粮食安全是保障国家经济发展和社会稳定的基石,日益严峻的耕地非粮化问题加剧了粮食安全风险,直接影响中国社会经济的可持续发展。本文从食物性生产的非粮化角度,选取广东省为研究区域,以县域为评价单元,运用社会经济统计数据及地理空间数据,集成Theil指数、空间自相关模型、随机森林模型、主成分分析和聚类分析等方法,从全省四大区域角度探讨了广东省2005和2019年耕地非粮化的时空演变特征、影响因素及其驱动类型。结果表明：①广东省耕地非粮化率由2005年的48.47%上升至2019年的54.65%,耕地非粮化程度由低度为主转向中度为主,且耕地非粮化利用空间差异呈现缩小态势,以珠三角的演变差异最为显著。②耕地非粮化的空间分布保持稳定的集聚状态,并以珠三角的高高集聚和东翼、西翼、山区的低低集聚为主。③路网密度、地均GDP对耕地非粮化存在显著的推动作用,农村第一产业劳动力占比、各县到省会城市距离是抑制耕地非粮化的重要因素。④耕地非粮化驱动类型以经济驱动型为主(44.63%),主要分布在珠三角;其次是农业支持型(33.06%),大多分布在山区;资源依赖型占比最少(22.31%),集聚在东、西两翼。研究结果有利于精准识别广东省耕地非粮化的时空特征,提升当地耕地非粮化的风险管控水平,对于农业可持续发展以及保证地区的粮食安全具有重要的理论与现实意义。

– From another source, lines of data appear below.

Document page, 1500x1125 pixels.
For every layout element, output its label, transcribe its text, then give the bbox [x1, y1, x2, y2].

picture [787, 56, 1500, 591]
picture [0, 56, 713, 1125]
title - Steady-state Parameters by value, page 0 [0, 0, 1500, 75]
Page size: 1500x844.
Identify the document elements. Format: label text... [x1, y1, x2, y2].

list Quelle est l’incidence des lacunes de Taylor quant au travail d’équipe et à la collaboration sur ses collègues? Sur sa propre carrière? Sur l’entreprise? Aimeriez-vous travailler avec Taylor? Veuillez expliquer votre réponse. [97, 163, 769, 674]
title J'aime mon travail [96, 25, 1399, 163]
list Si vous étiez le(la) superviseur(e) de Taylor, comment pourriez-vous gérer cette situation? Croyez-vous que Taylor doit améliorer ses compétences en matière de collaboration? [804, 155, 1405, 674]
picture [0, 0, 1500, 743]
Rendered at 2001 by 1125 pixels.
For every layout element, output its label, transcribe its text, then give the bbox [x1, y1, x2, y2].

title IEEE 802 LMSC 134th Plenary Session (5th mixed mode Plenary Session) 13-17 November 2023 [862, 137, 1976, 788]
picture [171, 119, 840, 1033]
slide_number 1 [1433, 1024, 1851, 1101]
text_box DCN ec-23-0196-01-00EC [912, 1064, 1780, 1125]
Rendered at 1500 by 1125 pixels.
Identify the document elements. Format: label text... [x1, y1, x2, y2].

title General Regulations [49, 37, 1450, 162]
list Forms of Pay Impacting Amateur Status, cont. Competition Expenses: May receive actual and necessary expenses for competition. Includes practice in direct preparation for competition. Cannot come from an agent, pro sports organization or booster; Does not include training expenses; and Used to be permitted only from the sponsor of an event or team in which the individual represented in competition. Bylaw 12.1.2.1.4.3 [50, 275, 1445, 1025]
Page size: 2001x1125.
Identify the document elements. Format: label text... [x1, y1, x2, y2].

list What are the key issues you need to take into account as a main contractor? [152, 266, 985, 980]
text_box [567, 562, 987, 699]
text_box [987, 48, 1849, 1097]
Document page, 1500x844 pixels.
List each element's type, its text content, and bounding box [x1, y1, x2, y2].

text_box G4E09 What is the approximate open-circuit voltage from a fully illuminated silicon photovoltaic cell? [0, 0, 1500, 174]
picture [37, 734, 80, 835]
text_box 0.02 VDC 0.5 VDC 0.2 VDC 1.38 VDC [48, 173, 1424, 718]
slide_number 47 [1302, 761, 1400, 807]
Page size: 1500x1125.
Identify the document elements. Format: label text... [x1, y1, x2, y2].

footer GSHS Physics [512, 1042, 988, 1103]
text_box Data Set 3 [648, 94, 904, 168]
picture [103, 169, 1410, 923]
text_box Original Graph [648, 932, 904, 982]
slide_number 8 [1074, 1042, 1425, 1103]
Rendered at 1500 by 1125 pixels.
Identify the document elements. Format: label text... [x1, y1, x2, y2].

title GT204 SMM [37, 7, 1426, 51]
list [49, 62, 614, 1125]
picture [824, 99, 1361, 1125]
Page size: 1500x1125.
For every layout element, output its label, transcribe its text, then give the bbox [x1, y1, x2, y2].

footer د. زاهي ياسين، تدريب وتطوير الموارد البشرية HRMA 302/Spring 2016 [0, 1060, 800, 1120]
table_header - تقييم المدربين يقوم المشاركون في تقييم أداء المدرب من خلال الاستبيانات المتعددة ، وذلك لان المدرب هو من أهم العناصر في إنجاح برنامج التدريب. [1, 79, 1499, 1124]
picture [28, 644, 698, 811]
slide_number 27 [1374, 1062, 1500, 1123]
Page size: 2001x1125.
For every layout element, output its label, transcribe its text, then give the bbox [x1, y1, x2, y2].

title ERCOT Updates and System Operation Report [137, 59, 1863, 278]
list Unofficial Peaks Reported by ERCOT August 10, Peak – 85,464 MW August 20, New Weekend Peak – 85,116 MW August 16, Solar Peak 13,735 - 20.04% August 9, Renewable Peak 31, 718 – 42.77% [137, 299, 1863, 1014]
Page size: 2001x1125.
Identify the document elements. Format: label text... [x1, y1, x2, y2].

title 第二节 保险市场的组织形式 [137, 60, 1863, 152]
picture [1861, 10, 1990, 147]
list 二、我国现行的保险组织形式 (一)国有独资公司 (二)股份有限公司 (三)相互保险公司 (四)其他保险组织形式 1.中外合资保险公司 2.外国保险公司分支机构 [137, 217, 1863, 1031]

关键词: 耕地非粮化, 驱动机制, Theil指数, 随机森林, 广东省

Abstract:

Food security is the cornerstone of national economic development and social stability. The increasingly serious problem of cultivated land non-grain conversion intensifies the risk of food insecurity and directly affects the sustainable development of China's social and economic systems. From the perspective of non-grain production of food, this study selected Guangdong Province as the research area and county as the evaluation unit and based on socioeconomic statistics and geospatial data, using Theil index, spatial autocorrelation model, random forest model, principal component analysis, and cluster analysis to examine the spatiotemporal characteristics, influencing factors, and driving types of cultivated land non-grain conversion in 2005 and 2019. The results show that: (1) The non-grain rate of cultivated land in Guangdong Province increased from 48.47% in 2005 to 54.65% in 2019. The non-grain degree of cultivated land had changed from low to moderate, and the spatial differentiation of non-grain rate of cultivated land showed a decreasing trend, especially in the Pearl River Delta area. (2) The spatial distribution of non-grain cultivated land maintained a stable agglomeration state and showed high concentration in the Pearl River Delta area and low concentration in the east wing, west wing, and mountainous sub-regions of the province. (3) Road network density and GDP per square kilometer had significant promoting effects on cultivated land non-grain conversion, while the proportion of labor force in rural primary industry and distance between counties and provincial capital cities were important factors to restrain the cultivated land non-grain conversion. (4) The main driving type of cultivated land non-grain conversion was economy driven (44.63%), mainly distributed in the Pearl River Delta area. This was followed by agriculture supporting type (33.06%), mostly distributed in the mountainous areas. The resource dependency type was the least dominant (22.31%) and was concentrated in the east and west wing sub-regions. This research result is conducive to accurately identify the spatiotemporal characteristics of cultivated land non-grain conversion in Guangdong Province, improve the risk control level of local cultivated land non-grain conversion, and has important theoretical and practical significance for sustainable agricultural development and ensuring regional food security.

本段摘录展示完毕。